The "multiverse" hypothesis is an attempt to contend with the third premise. This is, mainly, motivated by a popular chart for the very early universe, a so-called chaotic inflation, predicting that several independent universes, each with its own set of natural constants, would be generated.
This chart also contains predictions that can be tested in our universe, and, actually, has some empirical support. However, if this one is true, then the third premise in the argument above is not correct. In the "multiverse", all viable combinations of values for the different natural constants would be realised in one or another of the members of the "multiverse". Intelligent life will, of course, only be found in the bubbles where the natural constants permit life to emerge. The existence of such life is no more peculiar than the fact that there is (almost) always one or more top winners in the National Lottery. Of course, it is not very likely that I should be the winner, but that somebody is going to win is not that surprising.
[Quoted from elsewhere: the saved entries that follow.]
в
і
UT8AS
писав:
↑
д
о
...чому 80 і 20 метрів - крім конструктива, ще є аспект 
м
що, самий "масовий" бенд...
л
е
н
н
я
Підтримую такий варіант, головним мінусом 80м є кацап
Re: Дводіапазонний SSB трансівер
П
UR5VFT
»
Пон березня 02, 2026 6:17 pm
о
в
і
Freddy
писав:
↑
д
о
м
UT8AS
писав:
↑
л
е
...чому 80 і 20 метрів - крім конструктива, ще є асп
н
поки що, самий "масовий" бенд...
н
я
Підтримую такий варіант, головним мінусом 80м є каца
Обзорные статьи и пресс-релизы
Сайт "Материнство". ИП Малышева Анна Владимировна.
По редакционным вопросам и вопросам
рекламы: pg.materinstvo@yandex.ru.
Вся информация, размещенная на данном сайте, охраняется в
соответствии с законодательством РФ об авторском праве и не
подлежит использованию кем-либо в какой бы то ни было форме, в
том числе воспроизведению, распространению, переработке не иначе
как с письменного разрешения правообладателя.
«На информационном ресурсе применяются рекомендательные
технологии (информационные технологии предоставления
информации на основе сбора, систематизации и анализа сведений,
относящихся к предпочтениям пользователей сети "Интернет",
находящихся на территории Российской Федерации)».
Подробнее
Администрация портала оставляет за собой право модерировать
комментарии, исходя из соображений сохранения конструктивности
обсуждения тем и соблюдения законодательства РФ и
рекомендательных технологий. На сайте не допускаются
Let me add that if the "multiverse" hypothesis often is accused of complexity, this is due to a confusion of the laws of physics with the results of the laws. In this chart, the number of universes must be perceived as separate areas of the underlying time space. The mechanism producing them is based on an uncomplicated, physical chart.
Every day we witness simple laws of nature entailing complex phenomena, and when we talk about uncomplicated physics, we are referring to the natural laws. The "multiverse" might seem complicated, but if it exists, then it is the result of simple principles. Thus, the Theistic argument, that a "Fine Adjuster" is a less intricate hypothesis than the "multiverse", is not correct.
The "multiverse" is often accused of being a non-falsifiable construction, since the other universes, almost by virtue of their construction, lie beyond the part of reality we have access to. This criticism is not well founded. Furthermore, the mechanism creating the "multiverse" has generated our universe, and display visible consequences here. Gradually, as we get better observations, we are able to decide whether chaotic inflation is in conflict with what we see, and, in that case, the "multiverse" hypothesis will suffer a serious defeat.
In physics we sometimes work with objects that are not directly observable. However, we are convinced of their existence, based on the empirical consequences they entail. In this way, the "multiverse" and quarks and atoms are not intrinsically different. Speculations have been made as to the possibility of different universe bubbles colliding from time to time. If this has been the case, visible traces would be discovered in our universe. Even if this may seem very speculative, my point is that it is too early to maintain that the "multiverse" is a non-falsifiable construction,
Finally, I would like to submit what I consider to be a problem for those who make use of the argument for a "Fine Adjuster". If they think that this is a suitable argument for God's existence, they must also accept that life on Earth is the result of an evolution, a blind process without any guarantees of the final consequences.
Thus, they accept that God makes use of natural processes to achieve the result he requires, and that he wants a universe where intelligent life is generated at least in one place. Then, it may be argued that he could have done a better job with the precise adjustment.
Actually, it is not correct that the natural constants and the cosmological parameters must have exactly the observed values in order to permit creation of life. These values may vary within a defined area. If we consider vacuum energy on its own, we might, in fact, increase the chance of creating intelligent life, by making a small adjustment in accordance with the visible value.
If God really did determine the values of the natural constants, he has, in effect, not done an optimal job. Our universe is adequate, but not as satisfactory as it could have been.